Desbravador de meias rimas finais

Descubro por onde escrevo diversos papéis,
Diversas canetas, cores de tintas,
E palavras que expressam o indiscutível
Não o discuta, apenas mostro-o para fora de si.

Não se trata de histórias de lampiões ou cordéis
Nem de Marieta, nem de sonetos que ela recita.
Descubro nas rimas o imprescindível.
Não pressinto, eu sinto.

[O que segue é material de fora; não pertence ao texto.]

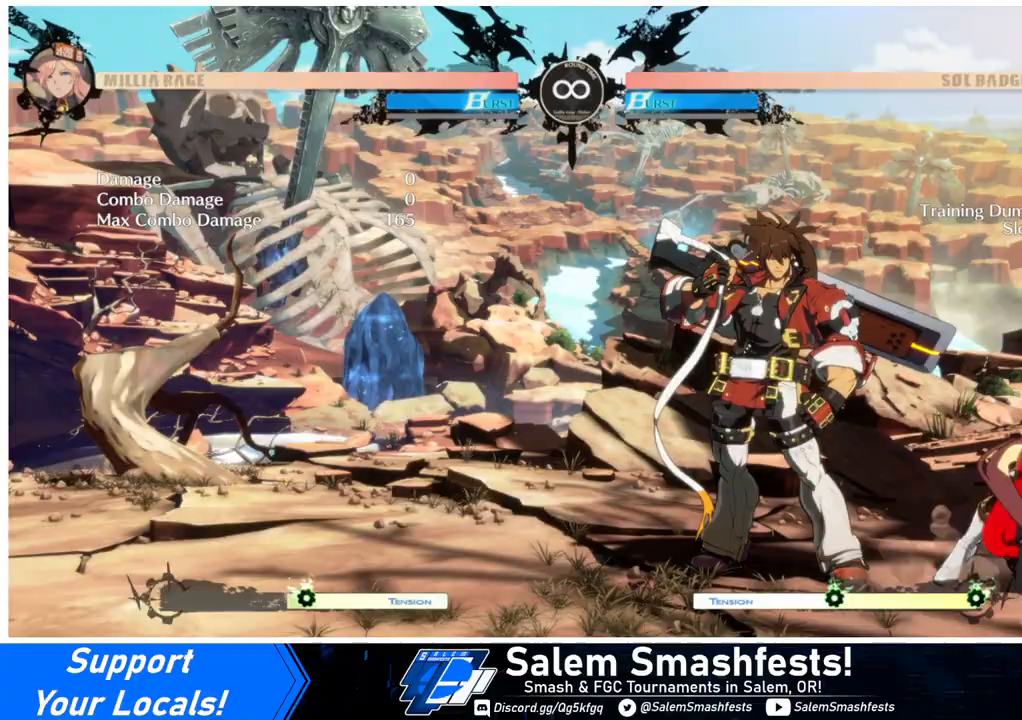
{"buttons": ["DPAD_RIGHT"], "events": [[67, "DPAD_RIGHT", "down"]]}
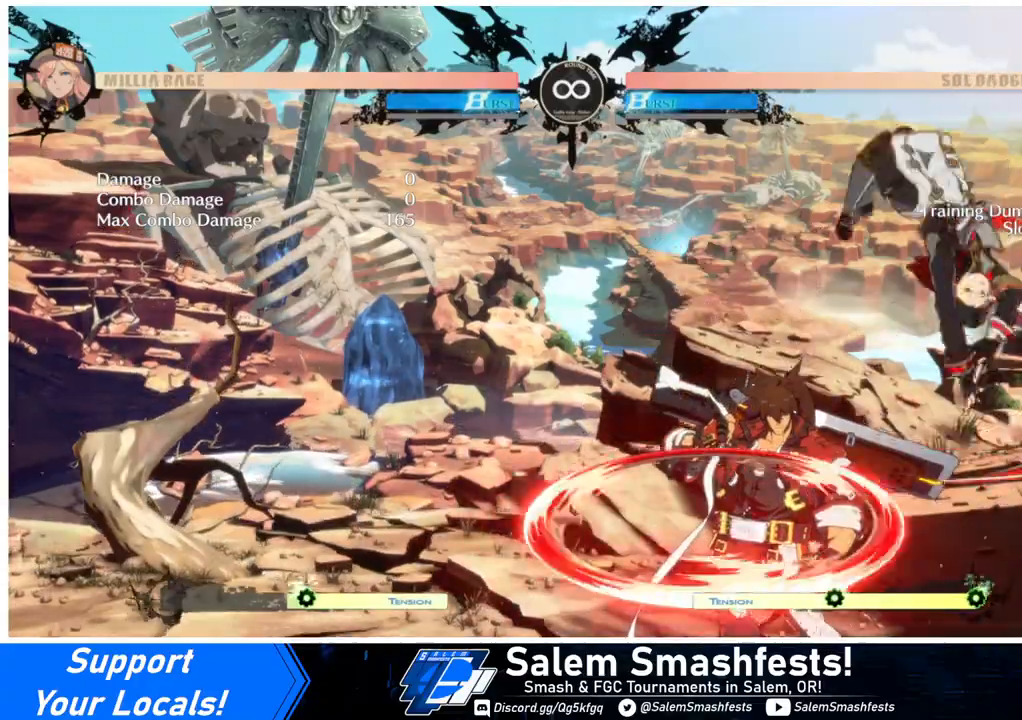
{"buttons": ["DPAD_DOWN", "DPAD_RIGHT"], "events": [[167, "DPAD_DOWN", "down"]]}
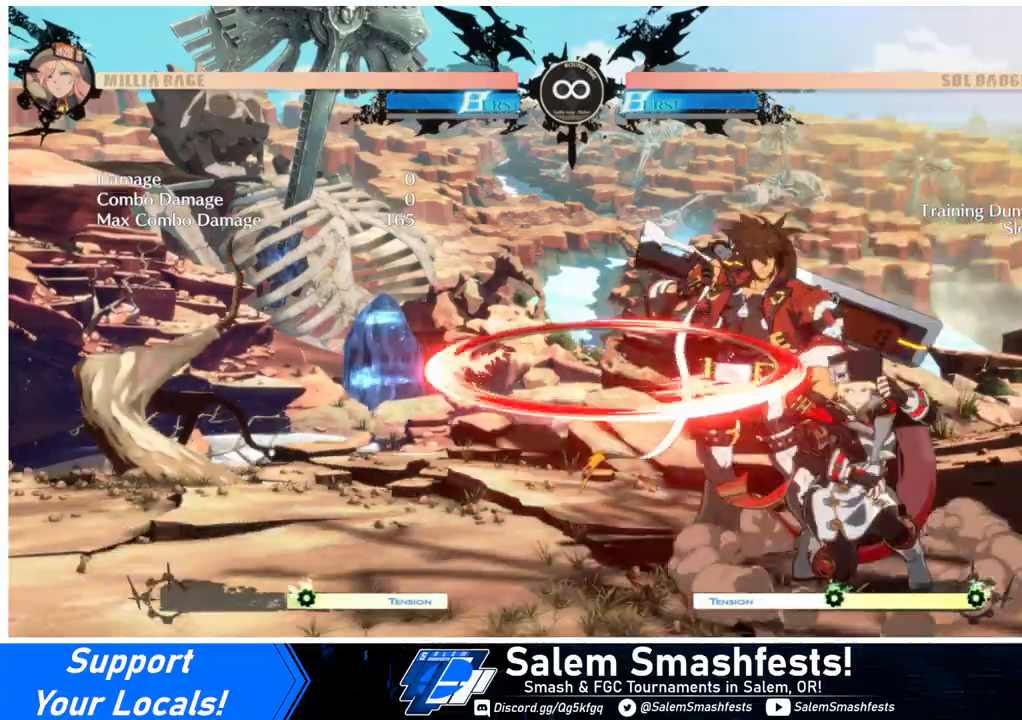
{"buttons": ["DPAD_LEFT"], "events": [[67, "DPAD_DOWN", "up"], [67, "DPAD_RIGHT", "up"], [367, "DPAD_LEFT", "down"], [400, "DPAD_LEFT", "up"], [467, "DPAD_LEFT", "down"]]}
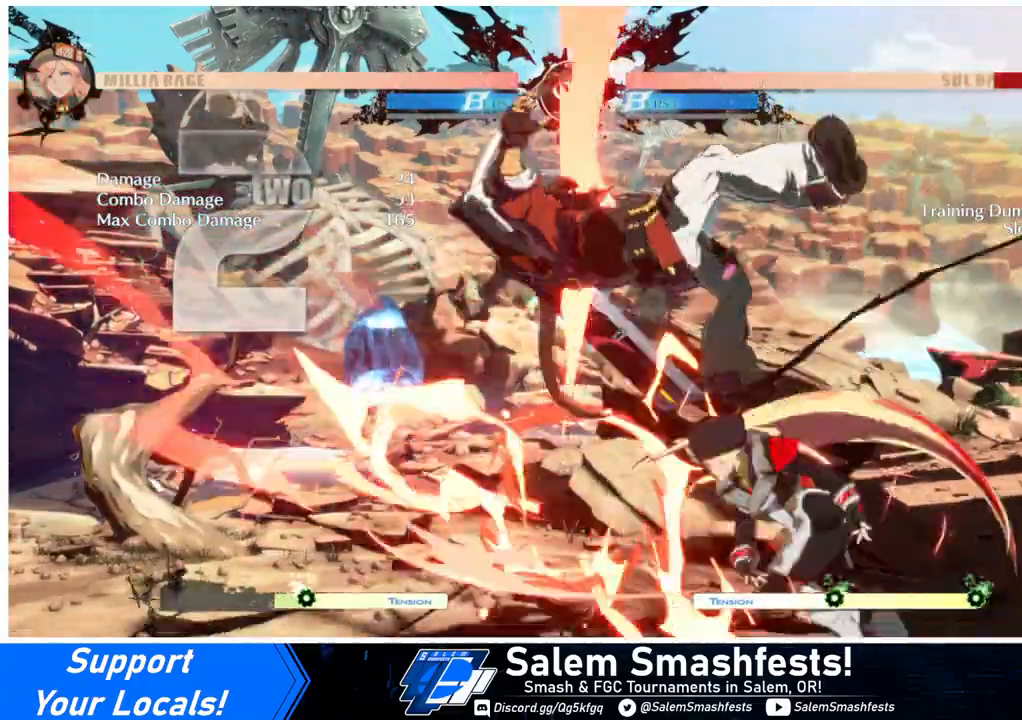
{"buttons": ["DPAD_LEFT"], "events": [[33, "DPAD_LEFT", "up"], [67, "TRIANGLE", "down"], [133, "DPAD_LEFT", "down"], [167, "TRIANGLE", "up"]]}
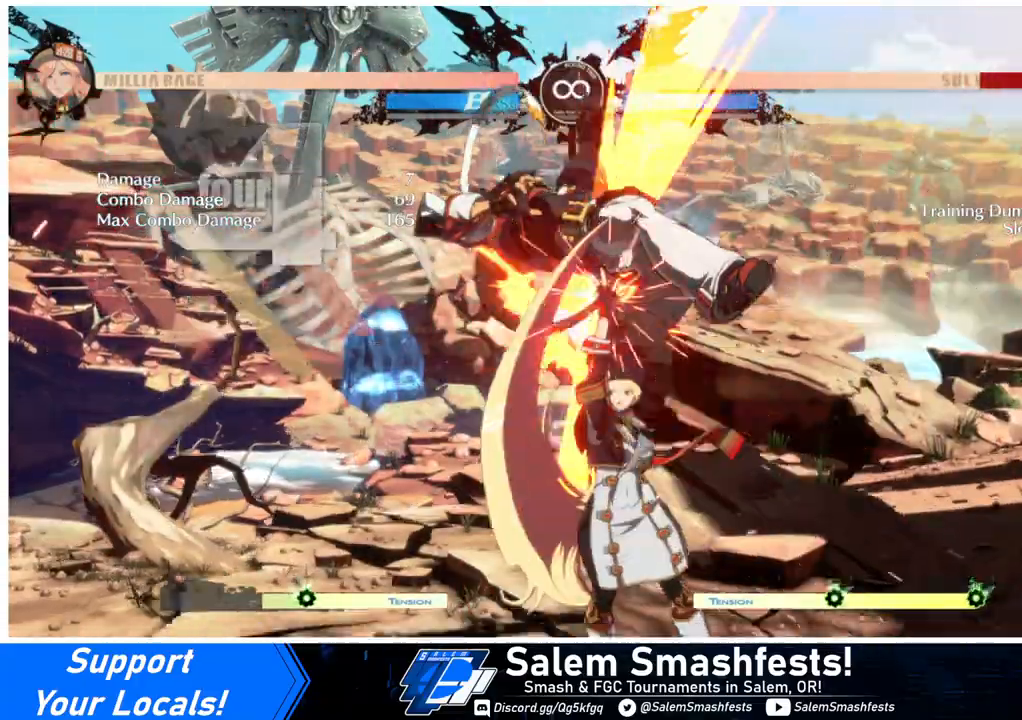
{"buttons": ["DPAD_UP", "DPAD_LEFT"], "events": [[133, "DPAD_UP", "down"], [233, "R2", "down"], [333, "DPAD_UP", "up"], [400, "R2", "up"], [467, "DPAD_UP", "down"]]}
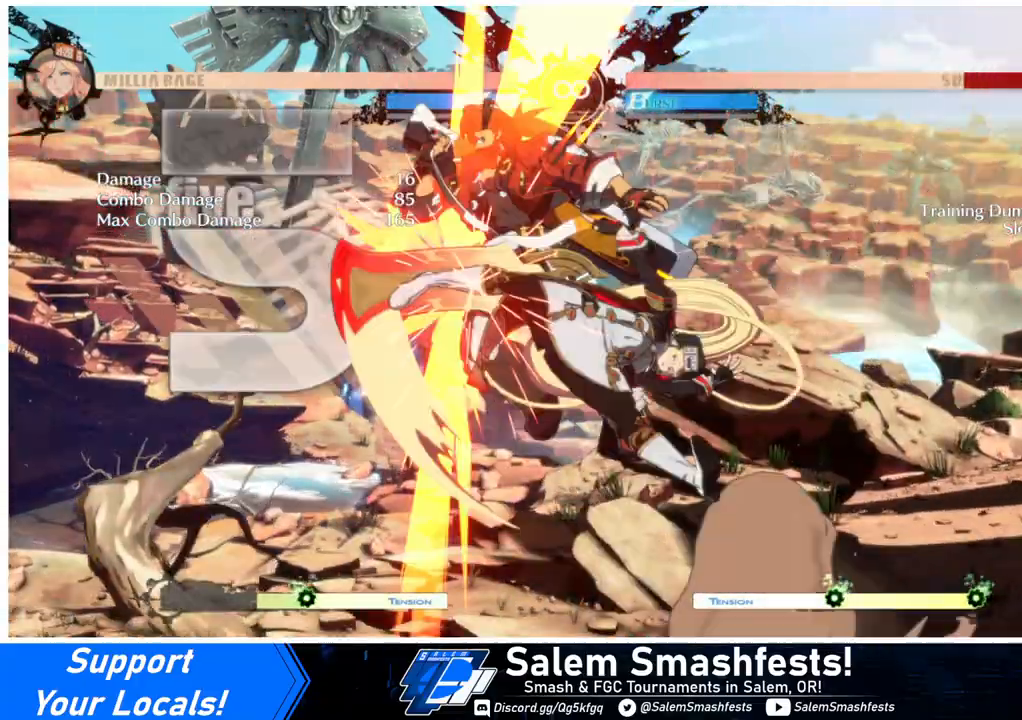
{"buttons": ["DPAD_LEFT"], "events": [[100, "DPAD_UP", "up"], [233, "TRIANGLE", "down"], [333, "TRIANGLE", "up"]]}
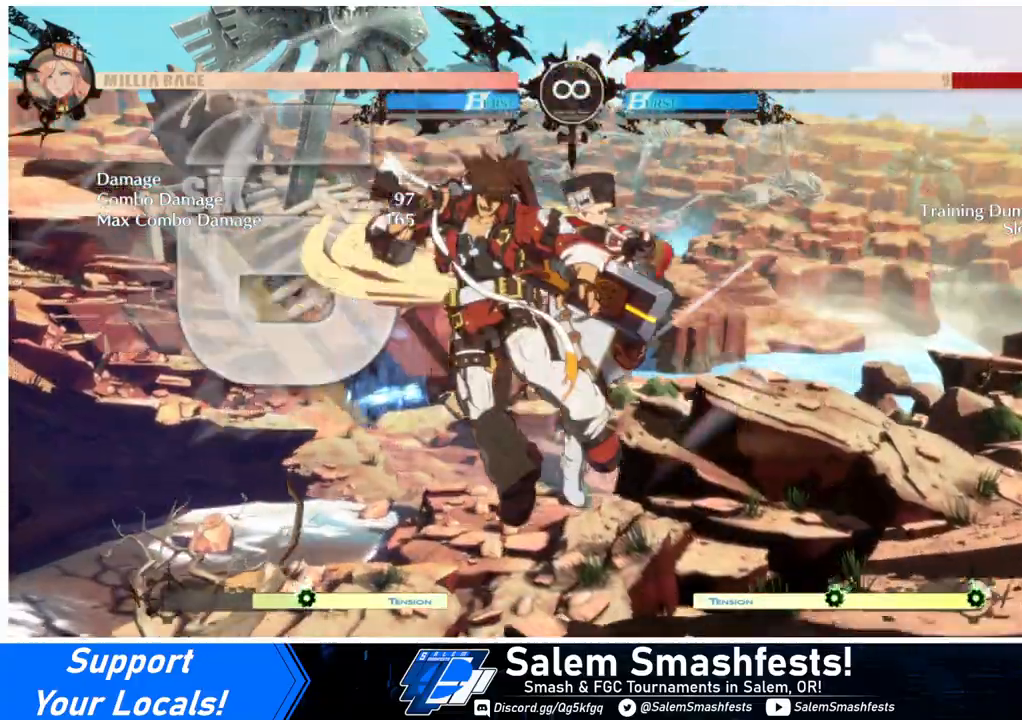
{"buttons": ["DPAD_LEFT"], "events": [[300, "TRIANGLE", "down"], [500, "TRIANGLE", "up"]]}
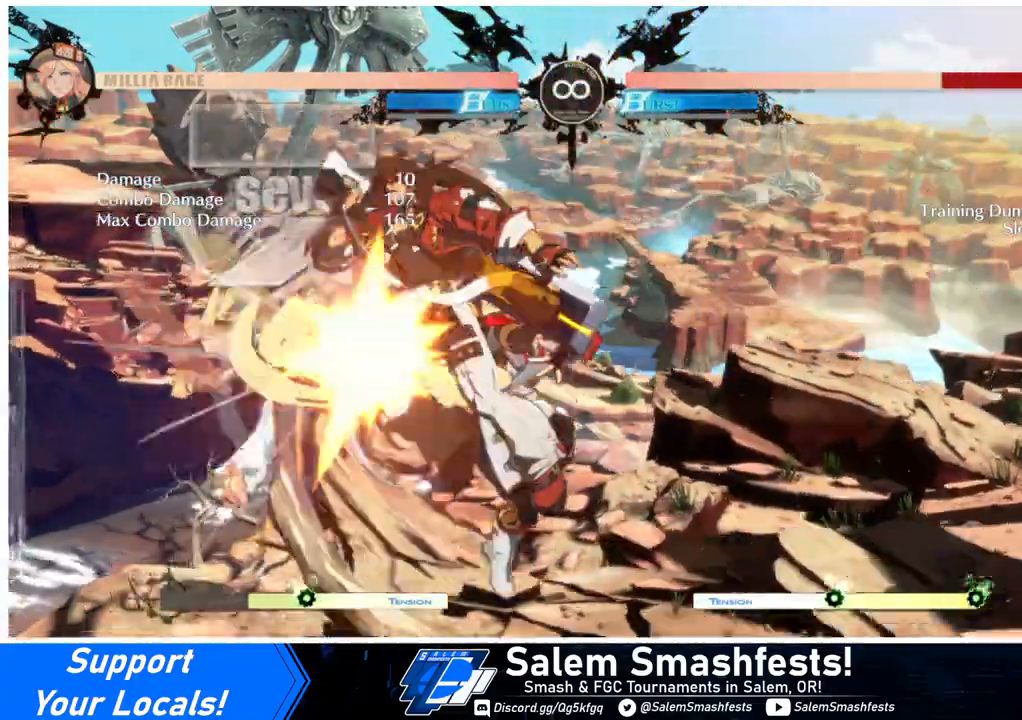
{"buttons": [], "events": [[267, "DPAD_LEFT", "up"], [300, "TRIANGLE", "down"], [467, "TRIANGLE", "up"]]}
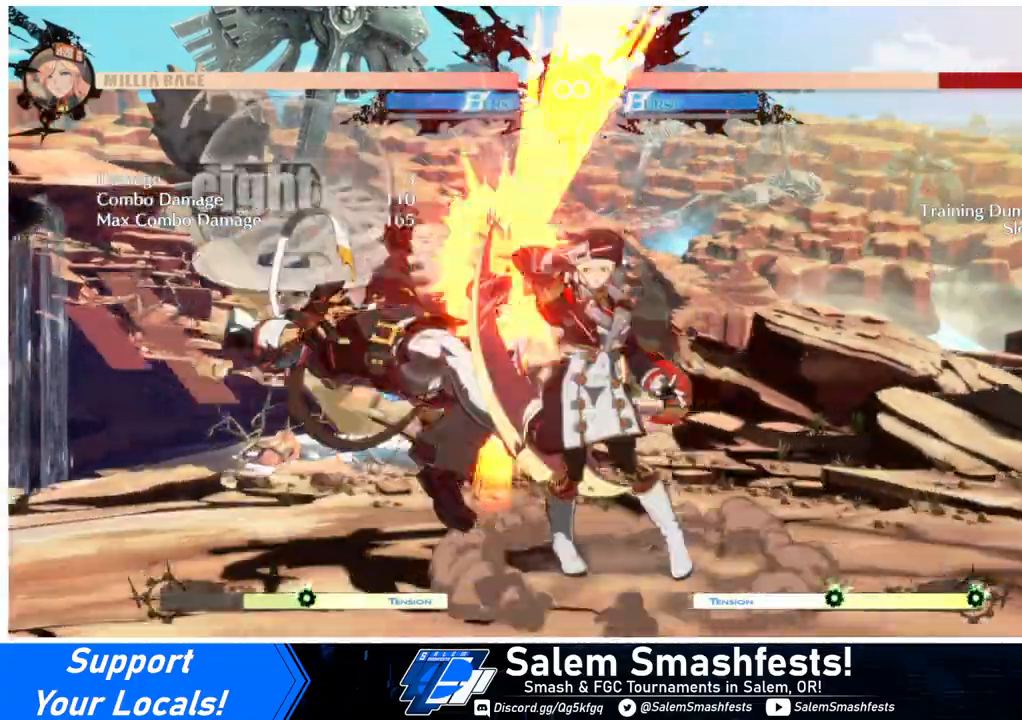
{"buttons": ["R1", "DPAD_LEFT"], "events": [[333, "DPAD_LEFT", "down"], [467, "R1", "down"]]}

Tudo que há em mim por parte de ti.

Meu desespero é madrugada nua,
Que brinca fazendo traços no horizonte
No nosso caderno de desenho para que possamos percebê-la.

A madrugada é o sono do sol, a tarde da lua
E uma brincadeira de esconde-esconde
Entre as nuvens e as estrelas.

Não quis fazer soneto porque já o descobriram,
E como é vivo em mim novas descobertas,
Escrevo sobre o que meus olhos nunca sentiram,
E quando a viram lá de longe, já lhes tremeram as pernas.

Formou-se então novas frestas,
Um caminho indistinto,
E as borboletas de asas abertas,
Mostraram-me qual o meu destino.

O final deste é intangível
Sabido pelos órfãos de amor, donos da solidão,
Nunca por mim, mero crepúsculo sensível.

Descubro no fim, lareira acesa e imensidão.
No início tudo era discreto, agora indescritível.
No meio de tudo, havia uma chave. A do seu coração.